Kenyan energy and treasury officials declined to comment on the closure, which energy analysts say exposes weaknesses in clean cooking financing in Africa. “The clean cooking situation in Kenya and across Africa is a serious crisis,” said Amos Wemanya, senior renewable energy analyst at Power Shift Africa. “It’s not just about emissions or climate targets. It’s about development, health, dignity, and household survival.”
Carbon credits compete with green energy. Mr. Wemanya said that models heavily reliant on carbon credits risk favoring markets at the expense of people. “We are not going to solve the clean cooking problem with carbon calculations or Excel spreadsheets about carbon credits,” he said. “Carbon markets allow polluters to continue emitting, while households, who are supposed to be the beneficiaries, continue to pay for cookstoves and bear the risks when projects fail.”
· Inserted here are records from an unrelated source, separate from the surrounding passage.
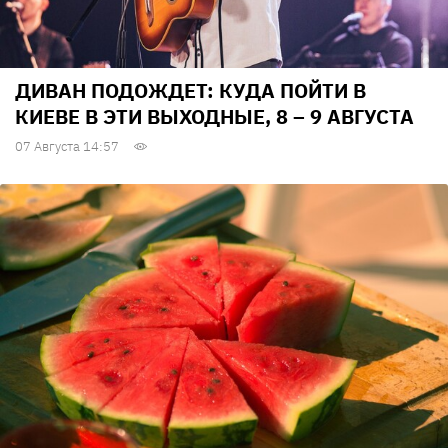
ДИВАН ПОДОЖДЕТ: КУДА ПОЙТИ В
КИЕВЕ В ЭТИ ВЫХОДНЫЕ, 8 – 9 АВГУСТА
07 Августа 14:57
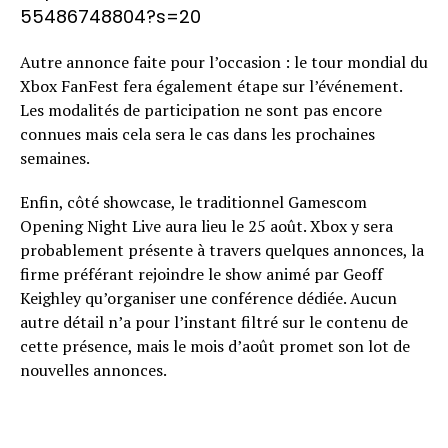
55486748804?s=20
Autre annonce faite pour l’occasion : le tour mondial du
Xbox FanFest fera également étape sur l’événement.
Les modalités de participation ne sont pas encore
connues mais cela sera le cas dans les prochaines
semaines.
Enfin, côté showcase, le traditionnel Gamescom
Opening Night Live aura lieu le 25 août. Xbox y sera
probablement présente à travers quelques annonces, la
firme préférant rejoindre le show animé par Geoff
Keighley qu’organiser une conférence dédiée. Aucun
autre détail n’a pour l’instant filtré sur le contenu de
cette présence, mais le mois d’août promet son lot de
nouvelles annonces.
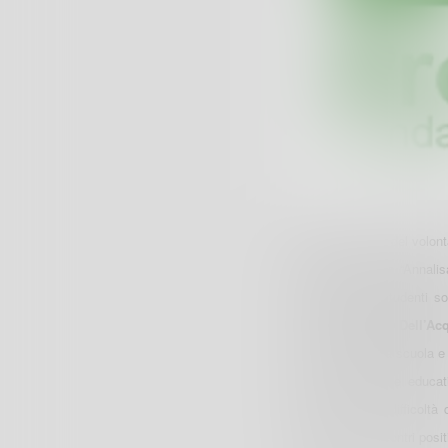
Scuola e mondo del volontar
di Ascolto Caritas “Annali
tuo tempo” gli studenti so
presidente
Marco Dell’Ac
tra il mondo della scuola e 
provincia. L’azione educat
coscienza delle difficolt
à
promettente: riscontri posi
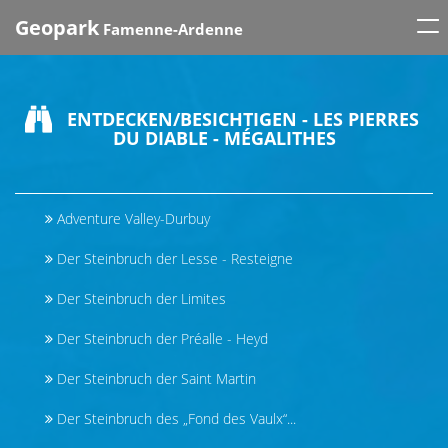
Tog
Geopark
Famenne-Ardenne
nav
ENTDECKEN/BESICHTIGEN - LES PIERRES
DU DIABLE - MÉGALITHES
Adventure Valley-Durbuy
Der Steinbruch der Lesse - Resteigne
Der Steinbruch der Limites
Der Steinbruch der Préalle - Heyd
Der Steinbruch der Saint Martin
Der Steinbruch des „Fond des Vaulx“...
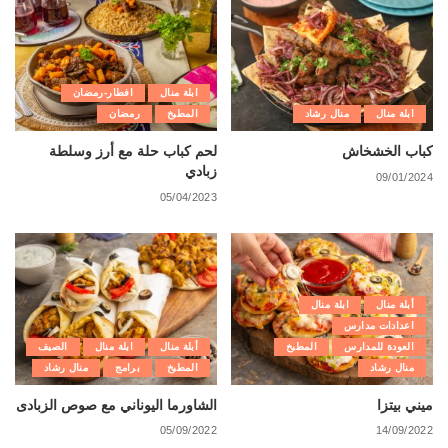
ابلة منال
افطار-رمضان
ابلة منال
منال رشاد
المطبخ
رمضان
كباب الخشخاش
لحم كباب حلة مع أرز وسلطة
زبادي
09/01/2024
05/04/2023
أبلة منال
ابلة منال
اعدادات مدارس
العودة للمدارس
المطبخ
أبلة منال
ابلة منال
الصيف
منال رشاد
المطبخ
برامج
منال رشاد
ميني بيتزا
الشاورما اليوناني مع صوص الزبادى
05/09/2022
14/09/2022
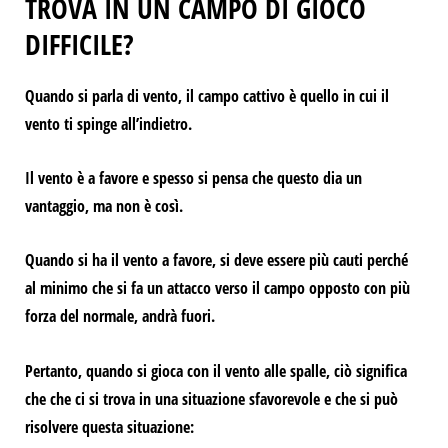
TROVA IN UN CAMPO DI GIOCO
DIFFICILE?
Quando si parla di vento, il campo cattivo è quello in cui il
vento ti spinge all’indietro.
Il vento è a favore e spesso si pensa che questo dia un
vantaggio, ma non è così.
Quando si ha il vento a favore, si deve essere più cauti perché
al minimo che si fa un
attacco verso il campo opposto con più
forza del normale, andrà fuori.
Pertanto, quando si gioca con il vento alle spalle, ciò significa
che
che ci si trova in una situazione sfavorevole e che si può
risolvere questa situazione:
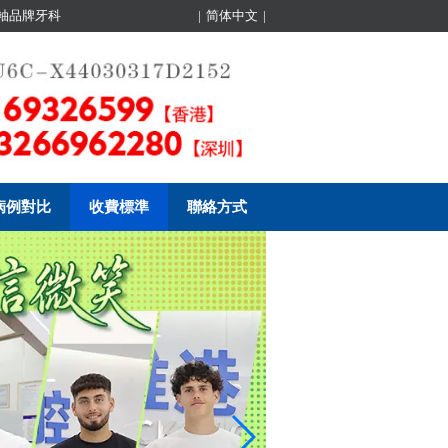
領袖品牌牙科
|
简体中文
|
病例對比
收費標準
聯絡方式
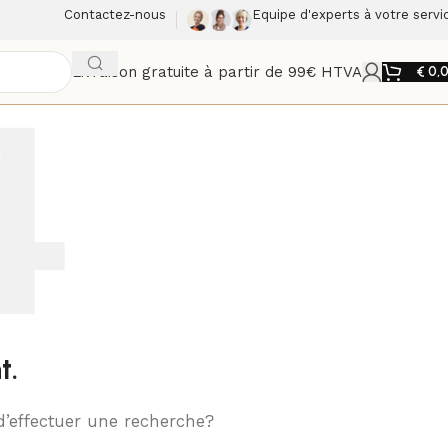
Contactez-nous
Equipe d'experts à votre servi
Livraison gratuite à partir de 99€ HTVA
€
0,
t.
d’effectuer une recherche?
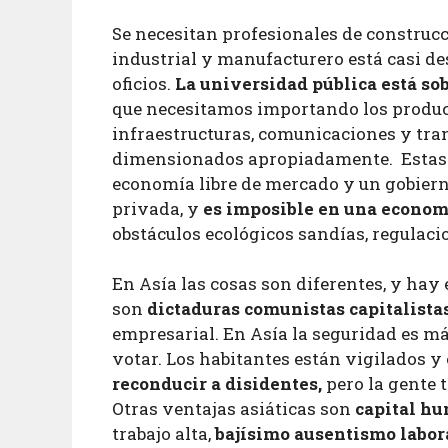
Se necesitan profesionales de construcció
industrial y manufacturero está casi d
oficios.
La universidad pública está s
que necesitamos importando los product
infraestructuras, comunicaciones y tran
dimensionados apropiadamente. Estas 
economía libre de mercado y un gobiern
privada, y
es imposible en una econom
obstáculos ecológicos sandías, regulaci
En Asía las cosas son diferentes, y ha
son
dictaduras comunistas capitalista
empresarial. En Asía la seguridad es má
votar. Los habitantes están vigilados y
reconducir a disidentes,
pero la gente 
Otras ventajas asiáticas son
capital hu
trabajo alta,
bajísimo ausentismo labor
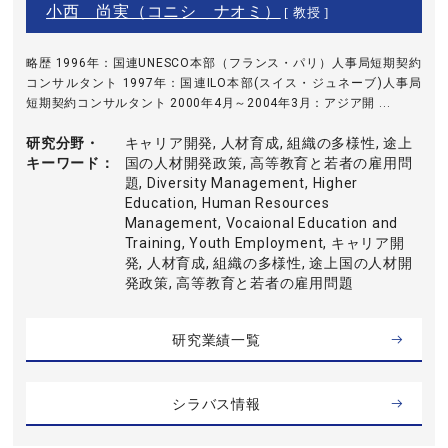
小西 尚実（コニシ ナオミ）
[ 教授 ]
略歴 1996年：国連UNESCO本部（フランス・パリ）人事局短期契約
コンサルタント 1997年：国連ILO本部(スイス・ジュネーブ)人事局
短期契約コンサルタント 2000年4月～2004年3月：アジア開 ...
研究分野・
キャリア開発, 人材育成, 組織の多様性, 途上
キーワード
国の人材開発政策, 高等教育と若者の雇用問
題, Diversity Management, Higher
Education, Human Resources
Management, Vocaional Education and
Training, Youth Employment, キャリア開
発, 人材育成, 組織の多様性, 途上国の人材開
発政策, 高等教育と若者の雇用問題
研究業績一覧
シラバス情報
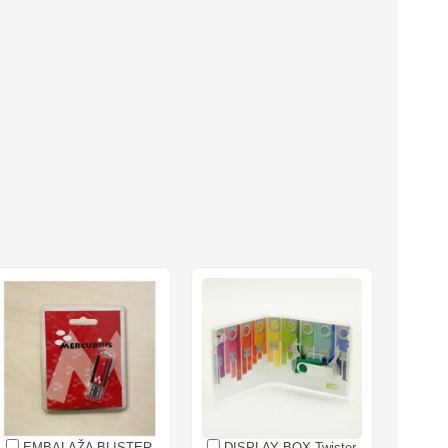
EMBALAŽA BLISTER
DISPLAY BOX Twister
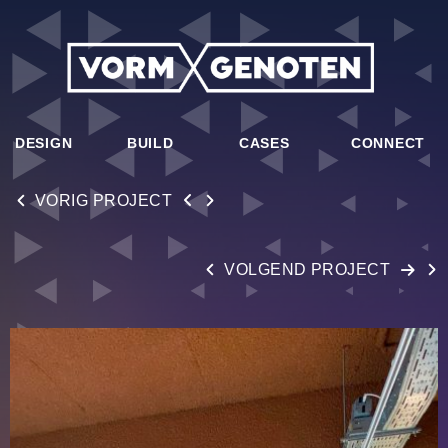
DESIGN
BUILD
CASES
CONNECT
VORIG PROJECT
VOLGEND PROJECT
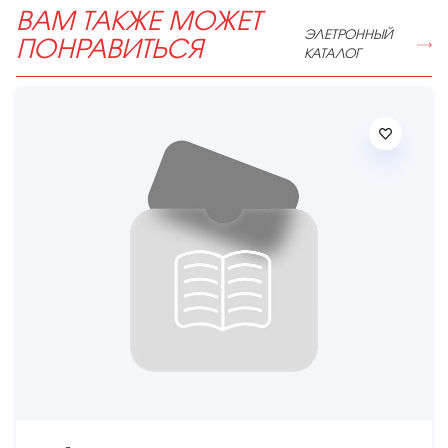
ВАМ ТАКЖЕ МОЖЕТ
ЭЛЕТРОННЫЙ
ПОНРАВИТЬСЯ
КАТАЛОГ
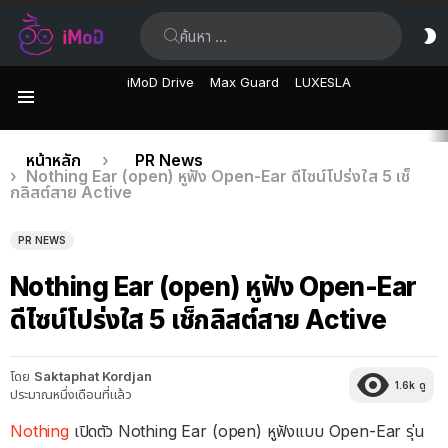
ค้นหา:
ส
ผิ
iMoD Drive
Max Guard
LUXESLA
เมนู
เรื่อง
คุณอยู่ที่นี่:
หน้าหลัก
PR News
Nothing Ear (open) หูฟัง Open-Ear ดีไซน์โปร่งใส 5 เช็
ล่าสุด
กลิสต์สาย Active
PR NEWS
Nothing Ear (open) หูฟัง Open-Ear
ดีไซน์โปร่งใส 5 เช็กลิสต์สาย Active
โดย
Saktaphat Kordjan
1.6k
ดู
ประมาณหนึ่งเดือนที่แล้ว
Nothing
เปิดตัว Nothing Ear (open) หูฟังแบบ Open-Ear รุ่น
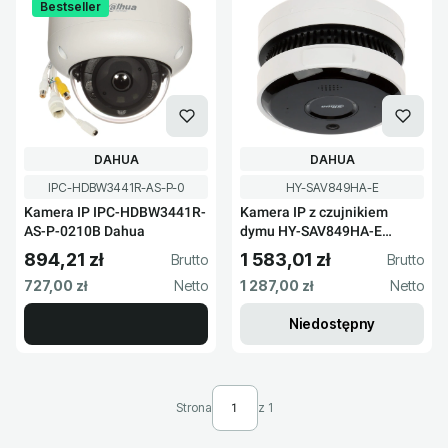
Bestseller
PRODUCENT
PRODUCENT
DAHUA
DAHUA
Kod produktu
Kod produktu
IPC-HDBW3441R-AS-P-0
HY-SAV849HA-E
Kamera IP IPC-HDBW3441R-
Kamera IP z czujnikiem
AS-P-0210B Dahua
dymu HY-SAV849HA-E
Dahua
894,21 zł
1 583,01 zł
Cena brutto
Cena brutto
Cena netto
Cena netto
727,00 zł
1 287,00 zł
Niedostępny
Strona
z 1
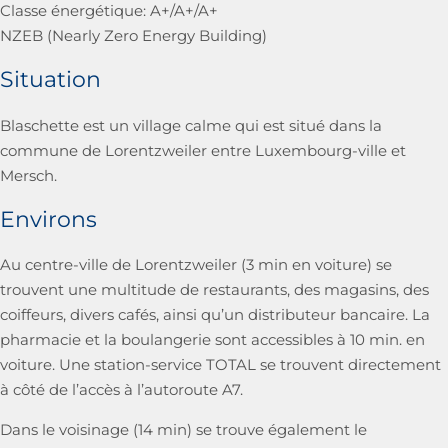
Classe énergétique: A+/A+/A+
NZEB (Nearly Zero Energy Building)
Situation
Blaschette est un village calme qui est situé dans la
commune de Lorentzweiler entre Luxembourg-ville et
Mersch.
Environs
Au centre-ville de Lorentzweiler (3 min en voiture) se
trouvent une multitude de restaurants, des magasins, des
coiffeurs, divers cafés, ainsi qu’un distributeur bancaire. La
pharmacie et la boulangerie sont accessibles à 10 min. en
voiture. Une station-service TOTAL se trouvent directement
à côté de l’accès à l’autoroute A7.
Dans le voisinage (14 min) se trouve également le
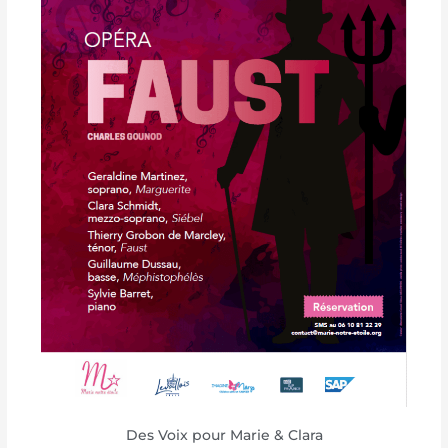
Des Voix pour Marie & Clara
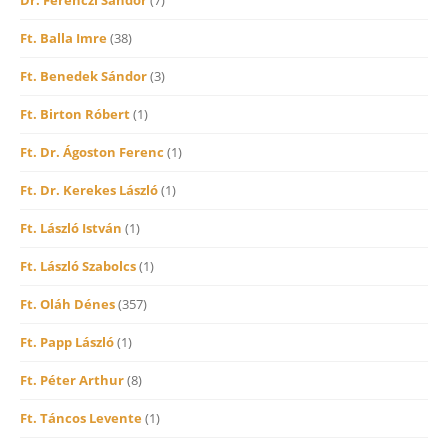
Ft. Balla Imre
(38)
Ft. Benedek Sándor
(3)
Ft. Birton Róbert
(1)
Ft. Dr. Ágoston Ferenc
(1)
Ft. Dr. Kerekes László
(1)
Ft. László István
(1)
Ft. László Szabolcs
(1)
Ft. Oláh Dénes
(357)
Ft. Papp László
(1)
Ft. Péter Arthur
(8)
Ft. Táncos Levente
(1)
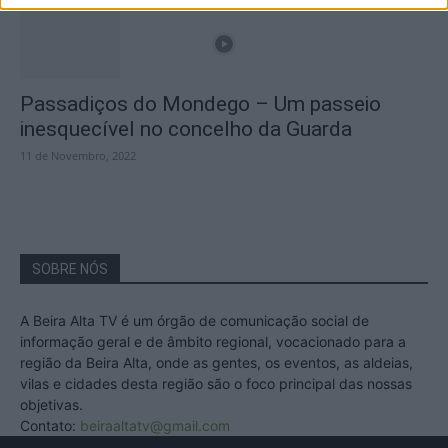
Passadiços do Mondego – Um passeio
inesquecível no concelho da Guarda
11 de Novembro, 2022
SOBRE NÓS
A Beira Alta TV é um órgão de comunicação social de
informação geral e de âmbito regional, vocacionado para a
região da Beira Alta, onde as gentes, os eventos, as aldeias,
vilas e cidades desta região são o foco principal das nossas
objetivas.
Contato:
beiraaltatv@gmail.com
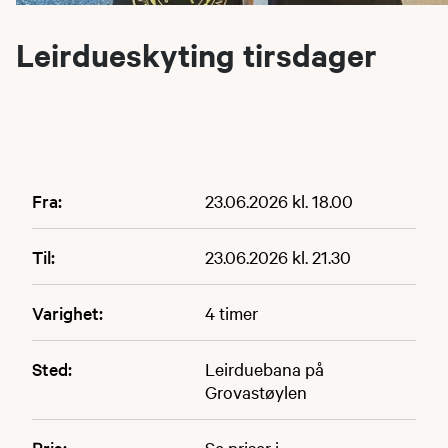
Leirdueskyting tirsdager
Fra:
23.06.2026 kl. 18.00
Til:
23.06.2026 kl. 21.30
Varighet:
4 timer
Sted:
Leirduebana på
Grovastøylen
Pris:
Se priser i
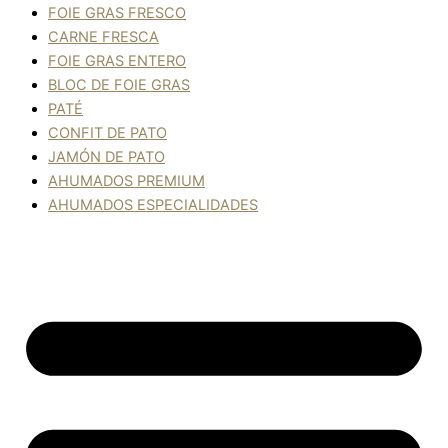
FOIE GRAS FRESCO
CARNE FRESCA
FOIE GRAS ENTERO
BLOC DE FOIE GRAS
PATÉ
CONFIT DE PATO
JAMÓN DE PATO
AHUMADOS PREMIUM
AHUMADOS ESPECIALIDADES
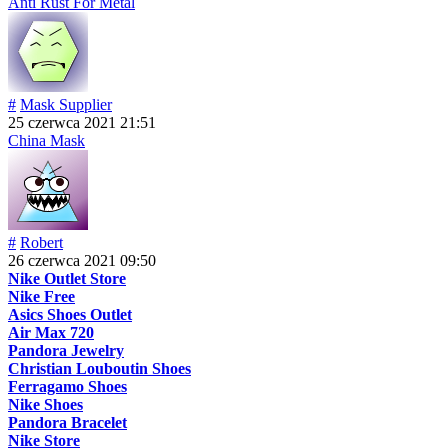
Anti Rust For Metal
#
Mask Supplier
25 czerwca 2021 21:51
China Mask
#
Robert
26 czerwca 2021 09:50
Nike Outlet Store
Nike Free
Asics Shoes Outlet
Air Max 720
Pandora Jewelry
Christian Louboutin Shoes
Ferragamo Shoes
Nike Shoes
Pandora Bracelet
Nike Store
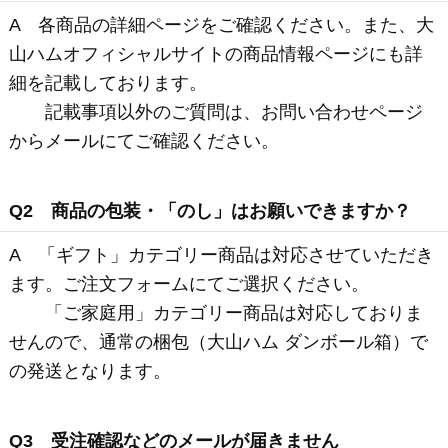
・ご入力されたメールアドレスが間違っている場合
・フリーメール（yahoo、hotmail、goo、gmailな
ど）をご利用で受信ボックスの容量が超えている場
合
・ドメイン指定受信をしている場合
※指定受信をしている方は設定をご確認いただ
き、daisenham.co.jp からのメールを受信できるよう
ご設定ください。
・プロバイダが自動送信メールの受信を拒否してい
る場合
・携帯電話の迷惑メール防止機能などで受信拒否が
設定されている場合
・携帯電話メールで受信文字数に制限などがある場
合
※携帯電話の設定方法などは取扱説明書または、
携帯電話会社までご確認くださいませ。
■ 配送について
Q1 何日くらいで届きますか？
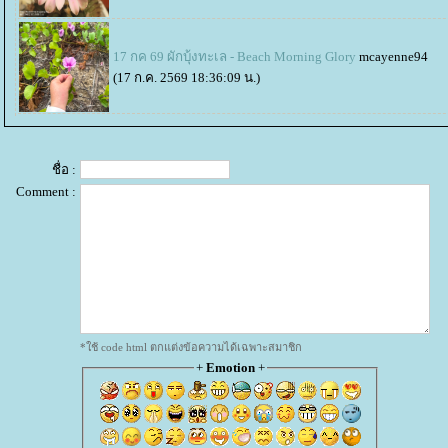
17 กค 69 ผักบุ้งทะเล - Beach Morning Glory
mcayenne94
(17 ก.ค. 2569 18:36:09 น.)
ชื่อ :
Comment :
*ใช้ code html ตกแต่งข้อความได้เฉพาะสมาชิก
+
Emotion
+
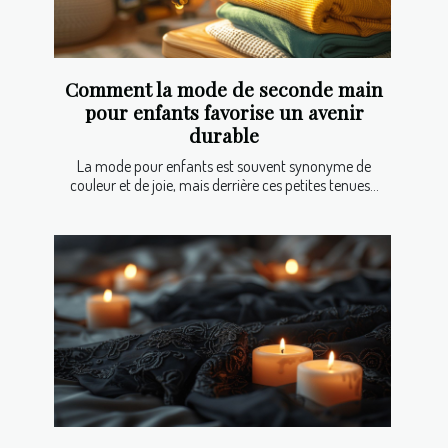
Comment la mode de seconde main
pour enfants favorise un avenir
durable
La mode pour enfants est souvent synonyme de
couleur et de joie, mais derrière ces petites tenues...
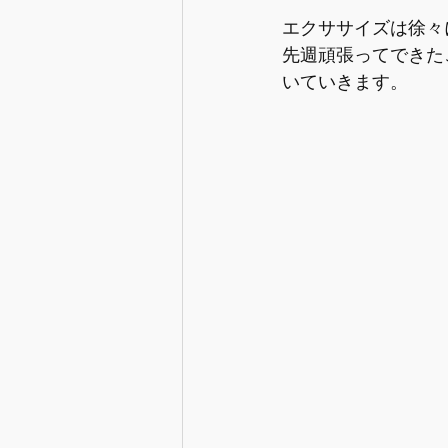
エクササイズは徐々
先週頑張ってできた
いていきます。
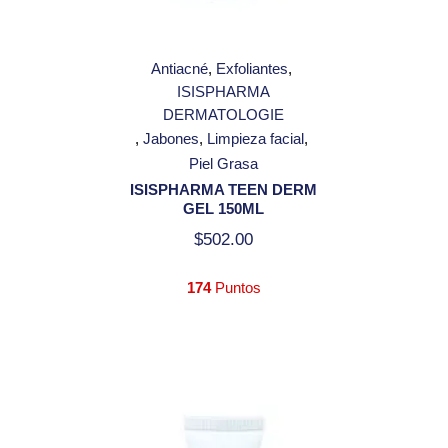
Antiacné
Exfoliantes
ISISPHARMA
DERMATOLOGIE
Jabones
Limpieza facial
Piel Grasa
ISISPHARMA TEEN DERM
GEL 150ML
$
502.00
174
Puntos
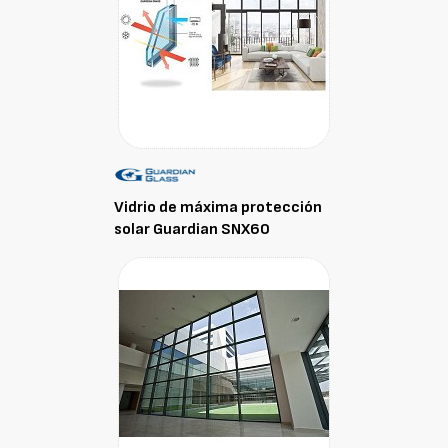
Vidrio de máxima protección
solar Guardian SNX60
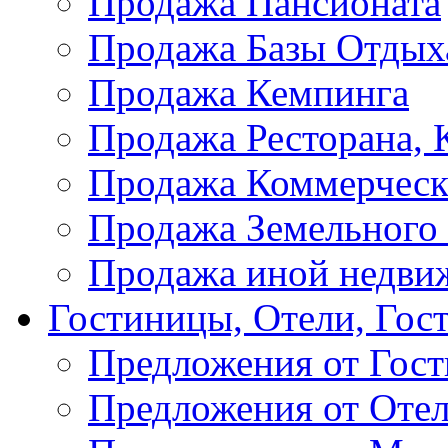
Продажа Пансионата
Продажа Базы Отдых
Продажа Кемпинга
Продажа Ресторана, К
Продажа Коммерческ
Продажа Земельного
Продажа иной недви
Гостиницы, Отели, Гос
Предложения от Гос
Предложения от Оте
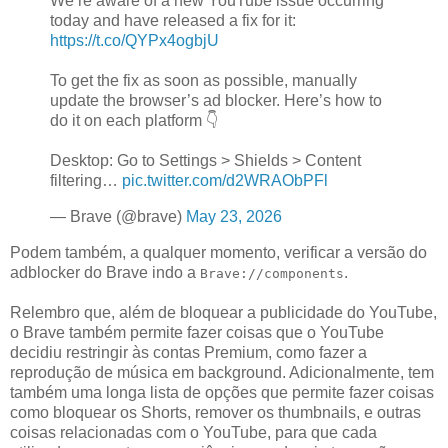
We’re aware of a new YouTube issue occurring
today and have released a fix for it:
https://t.co/QYPx4ogbjU
To get the fix as soon as possible, manually
update the browser’s ad blocker. Here’s how to
do it on each platform 👇
Desktop: Go to Settings > Shields > Content
filtering…
pic.twitter.com/d2WRAObPFl
— Brave (@brave)
May 23, 2026
Podem também, a qualquer momento, verificar a versão do
adblocker do Brave indo a
.
Brave://components
Relembro que, além de bloquear a publicidade do YouTube,
o Brave também permite fazer coisas que o YouTube
decidiu restringir às contas Premium, como fazer a
reprodução de música em background. Adicionalmente, tem
também uma longa lista de opções que permite fazer coisas
como bloquear os Shorts, remover os thumbnails, e outras
coisas relacionadas com o YouTube, para que cada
When these systems collapse, he added, it is households that suffer the most. “They are the ones forced to revert to harmful alternatives like charcoal and paraffin,” Mr. Wemanya said. He added that the Koko incident demonstrates that priority should be given to affordable electricity, especially in rural areas.
“Carbon credits won’t solve the clean cooking problem,” he said. “In fact, gas-based solutions have never been a long-term climate solution. They’ve simply shifted households from firewood to imported fossil fuels. So the lesson here is that we need to move towards systems that actually work, primarily electricity generated from renewable sources.”
For now, households like Auma's have to choose between going back to charcoal or finding the money to buy more expensive LPG. "What are we supposed to do? Go back to charcoal in our one-room houses?" asks Auma. "It's precisely the smoke and the illness we were trying to escape."